Hot-tempered Turks have always been up for a verbal battle - and ready to resort to force in the face of an insult. Perhaps the funniest - and one of the most controversial - of these insults to the Ottomans is the so-called Zaporozhian Cossacks’ letter to Sultan Mehmed IV - Mehmed the Hunter- known more through the works of artists than historians. It is not part of the Ottoman archives and its authenticity is questionable. Allegedly composed by Ivan Sirko, the Ukrainian-Cossack military leader in 1676, the letter mimicked the style of the Ottoman rulers who refer to themselves as “the son of Muhammad; brother of the Sun and Moon; grandson and viceroy of God; ruler of the kingdoms of Macedonia, Babylon, Jerusalem, Upper and Lower Egypt; emperor of emperors; sovereign of sovereigns; extraordinary knight, never defeated.”

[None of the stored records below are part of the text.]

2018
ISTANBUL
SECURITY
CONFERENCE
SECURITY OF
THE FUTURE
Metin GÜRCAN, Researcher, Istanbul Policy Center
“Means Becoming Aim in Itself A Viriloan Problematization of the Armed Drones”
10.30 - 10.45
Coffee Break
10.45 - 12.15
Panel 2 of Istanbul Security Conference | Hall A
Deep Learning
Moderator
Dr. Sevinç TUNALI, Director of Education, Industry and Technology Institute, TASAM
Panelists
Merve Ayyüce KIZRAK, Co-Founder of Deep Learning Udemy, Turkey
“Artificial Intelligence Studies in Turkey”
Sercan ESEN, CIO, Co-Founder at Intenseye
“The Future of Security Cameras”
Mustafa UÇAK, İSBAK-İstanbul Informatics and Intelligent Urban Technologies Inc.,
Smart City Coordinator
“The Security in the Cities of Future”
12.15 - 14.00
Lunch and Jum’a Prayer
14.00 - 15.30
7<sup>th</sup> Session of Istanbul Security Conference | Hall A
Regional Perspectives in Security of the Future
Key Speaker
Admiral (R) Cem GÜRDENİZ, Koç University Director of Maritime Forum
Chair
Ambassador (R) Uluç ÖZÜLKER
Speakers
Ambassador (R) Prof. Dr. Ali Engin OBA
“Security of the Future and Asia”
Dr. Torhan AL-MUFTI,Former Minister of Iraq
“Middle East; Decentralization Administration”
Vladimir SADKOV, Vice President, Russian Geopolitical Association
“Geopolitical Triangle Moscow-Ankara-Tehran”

“O sultan...secretary to Lucifer himself. Thou Babylonian scullion, Macedonian wheelwright, brewer of Jerusalem, goat-fucker of Alexandria, swineherd of Greater and Lesser Egypt, pig of Armenia... screw thine own mother!” read Sirko’s letter, competing with many dirty limericks of today - including the one Boris Johnson composed for Turkish President Recep Tayyip Erdoğan, again using the imagery of a goat. Whether real or a parody written by Polish ruling classes, the letter has also spurred a well-known 19th-century painting by Ukrainian artist Ilya Repin, a poem by French poet Guillaume Apollinaire, a song by Leo Ferre, and a film. Rumor had it that Stalin knew it by heart and recited it occasionally.
More on written insults. Selim I, known as Selim the Grim, sent a series of belligerent letters to Ismail Shah, the founder of the Safavid dynasty in Iran before he beat him at the battle of Chaldiran in 1514. Exasperated that the Shah would not face him on the battlefield, he urged him to fight like a man or “exchange his helmet with a veil and his armor with a chador.” How’s that in comparison to the infamous letter Donald Trump sent to Erdoğan, which is, to my amateur eye, is rather like the pot accusing the kettle of playing with fire?
When it comes to namecalling, it is impossible not to remember the description of Egemen Bağış, then Turkey’s chief negotiator to the EU, of Avignon Liebermann, then Israeli foreign minister who made headlines for flushing the toilet whilst giving a radio interview. Bağış, who combined mischievous Turkish humor with the ribald witticism of his native New York where he was a translator and lobbyist early in his life, said, “Liebermann has to forget his days as a nightclub bouncer in Moldova and transition into a statesman.” The reply did not come from Israel but from a Turkish journalist: “Minister Bağış should be able to understand that losers with poor careers often fail to make the transition into the role of decent politicians.” Mr. Bağış currently heads Turkey’s diplomatic mission in Prague, a city where ribald humor is much appreciated, with the “Urinating Men” statues of provocative artist David Cerny to prove it!
Let us finish with two diplomatic anecdotes on Winston Churchill, one of which is narrated by a former ambassador of Turkey to the Czech Republic and, like eloquent Stevenson, a true egghead.
“An empty taxi drove up to 10 Downing Street,” Winston Churchill quipped about the man who defeated him for prime minister in 1946, “and out of it stepped Clement Attlee.”
The second is the exchange between Bernard Shaw, playwright and critic, and Churchill. Shaw wrote to Churchill, “Am reserving two tickets for you for my premiere. Come and bring a friend—if you have one.” Churchill replied: “Impossible to be present for the first performance. Will attend the second—if there is one.”
Ah, the delights of needling a man of power, with no consequences of court or jail!